In his Ministerial Statement speech in Parliament on April 1, the Home Affairs minister called for the government to view hate speech as unacceptable and to be prohibited, a matter that must be dealt with firmly.
“When you are clear, have firm laws prohibiting hate speech, deal fairly with all communities, then you can start building a multi-racial, multi-religious harmonious society,” he said.
According to the minister, the Singapore Government has always been stanchly dedicated in pursuing multi-racial policies, and has been unyielding in its action towards extremist dissenters.
He used as examples the Maria Hertogh riots in 1950, as well as the impact of Malaysian race riots in 1969 on Singapore.
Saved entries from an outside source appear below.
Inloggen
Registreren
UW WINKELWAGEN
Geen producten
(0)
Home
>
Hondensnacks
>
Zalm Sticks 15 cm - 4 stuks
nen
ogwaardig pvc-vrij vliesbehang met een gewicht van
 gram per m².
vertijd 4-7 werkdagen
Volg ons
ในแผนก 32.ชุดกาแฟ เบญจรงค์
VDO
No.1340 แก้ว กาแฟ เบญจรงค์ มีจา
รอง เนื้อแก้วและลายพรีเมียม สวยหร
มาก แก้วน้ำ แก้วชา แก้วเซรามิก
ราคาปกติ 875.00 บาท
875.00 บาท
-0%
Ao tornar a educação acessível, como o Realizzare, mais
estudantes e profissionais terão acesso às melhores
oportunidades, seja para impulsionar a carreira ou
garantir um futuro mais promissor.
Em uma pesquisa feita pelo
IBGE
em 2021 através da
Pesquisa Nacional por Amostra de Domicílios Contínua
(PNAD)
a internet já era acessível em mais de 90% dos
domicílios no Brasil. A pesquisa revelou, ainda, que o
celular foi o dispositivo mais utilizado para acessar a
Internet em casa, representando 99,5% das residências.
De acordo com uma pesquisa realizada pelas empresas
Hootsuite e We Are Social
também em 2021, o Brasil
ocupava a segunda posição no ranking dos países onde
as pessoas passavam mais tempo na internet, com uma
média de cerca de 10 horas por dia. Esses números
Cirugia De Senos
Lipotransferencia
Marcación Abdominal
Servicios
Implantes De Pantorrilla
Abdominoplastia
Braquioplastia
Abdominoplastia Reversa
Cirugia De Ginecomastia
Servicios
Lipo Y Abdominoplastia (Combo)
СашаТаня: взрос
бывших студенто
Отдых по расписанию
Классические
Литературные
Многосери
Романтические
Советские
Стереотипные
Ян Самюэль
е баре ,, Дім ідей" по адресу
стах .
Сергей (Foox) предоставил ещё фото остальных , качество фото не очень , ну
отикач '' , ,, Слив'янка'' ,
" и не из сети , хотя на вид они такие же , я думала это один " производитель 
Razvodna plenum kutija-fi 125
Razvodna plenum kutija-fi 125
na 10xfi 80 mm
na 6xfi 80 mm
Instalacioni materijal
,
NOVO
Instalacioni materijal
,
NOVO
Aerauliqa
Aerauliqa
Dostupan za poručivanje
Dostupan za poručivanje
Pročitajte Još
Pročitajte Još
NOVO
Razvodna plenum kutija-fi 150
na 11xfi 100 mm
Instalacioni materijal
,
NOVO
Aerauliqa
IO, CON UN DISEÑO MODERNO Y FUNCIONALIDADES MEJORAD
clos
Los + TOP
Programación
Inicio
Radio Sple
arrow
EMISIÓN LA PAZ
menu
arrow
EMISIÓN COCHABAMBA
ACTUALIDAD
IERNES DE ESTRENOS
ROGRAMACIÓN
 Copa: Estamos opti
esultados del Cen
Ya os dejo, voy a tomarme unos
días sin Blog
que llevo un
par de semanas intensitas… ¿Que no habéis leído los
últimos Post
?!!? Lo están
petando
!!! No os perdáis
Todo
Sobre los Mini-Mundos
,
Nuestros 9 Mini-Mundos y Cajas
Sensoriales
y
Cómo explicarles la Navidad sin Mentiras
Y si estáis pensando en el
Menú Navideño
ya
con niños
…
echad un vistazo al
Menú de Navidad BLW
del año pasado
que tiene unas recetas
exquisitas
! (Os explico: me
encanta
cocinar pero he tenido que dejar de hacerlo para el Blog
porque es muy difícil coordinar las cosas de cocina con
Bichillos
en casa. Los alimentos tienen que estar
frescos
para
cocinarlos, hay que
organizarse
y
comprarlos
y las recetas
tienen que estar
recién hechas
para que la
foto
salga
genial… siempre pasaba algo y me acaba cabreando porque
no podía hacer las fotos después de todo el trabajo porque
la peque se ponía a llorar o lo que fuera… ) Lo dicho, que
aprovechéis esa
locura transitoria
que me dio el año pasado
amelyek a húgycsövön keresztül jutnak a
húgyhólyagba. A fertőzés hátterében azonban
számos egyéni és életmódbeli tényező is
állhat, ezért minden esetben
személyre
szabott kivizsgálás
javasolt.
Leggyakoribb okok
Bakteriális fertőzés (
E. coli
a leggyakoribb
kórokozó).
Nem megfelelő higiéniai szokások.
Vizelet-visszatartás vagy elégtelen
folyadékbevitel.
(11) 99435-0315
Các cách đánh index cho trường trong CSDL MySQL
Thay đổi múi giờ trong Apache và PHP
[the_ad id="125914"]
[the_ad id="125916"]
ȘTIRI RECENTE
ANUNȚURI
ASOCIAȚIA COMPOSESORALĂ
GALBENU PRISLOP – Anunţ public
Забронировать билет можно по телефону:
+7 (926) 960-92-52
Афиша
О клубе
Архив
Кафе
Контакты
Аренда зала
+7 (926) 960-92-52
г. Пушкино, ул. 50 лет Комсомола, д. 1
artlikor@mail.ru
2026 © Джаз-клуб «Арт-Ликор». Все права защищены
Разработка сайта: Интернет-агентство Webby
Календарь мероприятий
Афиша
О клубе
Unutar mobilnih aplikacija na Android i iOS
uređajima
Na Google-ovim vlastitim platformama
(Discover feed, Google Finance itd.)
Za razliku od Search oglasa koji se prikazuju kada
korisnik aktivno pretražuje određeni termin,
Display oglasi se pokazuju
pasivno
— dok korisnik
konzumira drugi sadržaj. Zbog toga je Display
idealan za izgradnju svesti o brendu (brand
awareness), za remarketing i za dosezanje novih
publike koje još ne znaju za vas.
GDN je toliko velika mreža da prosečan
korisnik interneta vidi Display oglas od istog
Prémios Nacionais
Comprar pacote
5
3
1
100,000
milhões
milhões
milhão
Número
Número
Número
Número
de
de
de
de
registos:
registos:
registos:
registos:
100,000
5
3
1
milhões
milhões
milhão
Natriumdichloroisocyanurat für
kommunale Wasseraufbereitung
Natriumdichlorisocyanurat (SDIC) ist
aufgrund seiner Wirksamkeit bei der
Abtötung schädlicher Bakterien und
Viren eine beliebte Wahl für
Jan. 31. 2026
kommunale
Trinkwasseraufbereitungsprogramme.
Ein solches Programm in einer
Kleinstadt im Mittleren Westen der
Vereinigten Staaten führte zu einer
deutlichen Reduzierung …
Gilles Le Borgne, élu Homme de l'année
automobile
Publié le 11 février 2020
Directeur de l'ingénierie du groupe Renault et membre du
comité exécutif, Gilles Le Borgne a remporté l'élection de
The country needs to continue that resolute standpoint, the minister underscored.
He further stressed how Singapore’s past efforts will come to waste if the government becomes lenient and sloppy in dealing with people who ferment racial and religious discord and destabilise society. “In race we come up against deep, atavistic human instincts which will take generations to overcome,” he said, referring to the speech.
“They can be whipped up, and once blood has been shed, the years of nation building we have done will come to naught.”
He likewise emphasized why it was necessary to restrict offensive speech even when it is not strictly hate speech. “If people feel their race or religion is under attack, the potential for violence increases,” he said.
Singapore’s own brand of “secularity”
“This secular Government is completely neutral, does not privilege any religious group, nor does it allow any religious group to be insulted and attacked,” he said.
He is emphatic on how the government guarantees freedom of religion, protects all, including minorities, from threats and violence, pointing out that the government also collaborates with Inter-Religious Organisations, Inter-Racial and Religious Confidence Circles and religious leaders, to make sure that a “common understanding” of what binds Singaporeans together is clear and well-preserved.
“That is the fundamental assurance one gets in Singapore…Doesn’t matter who you are, what religion you believe in, you are free to believe in any religion, including not to believe,” he added. This is the secularity Singapore should adopt, which is different from saying that the Government should take a hands-off approach in the name of secularity.
“What we have in Singapore is precious, hard-fought,” he said, therefore it needs to be sustained and protected at all cost.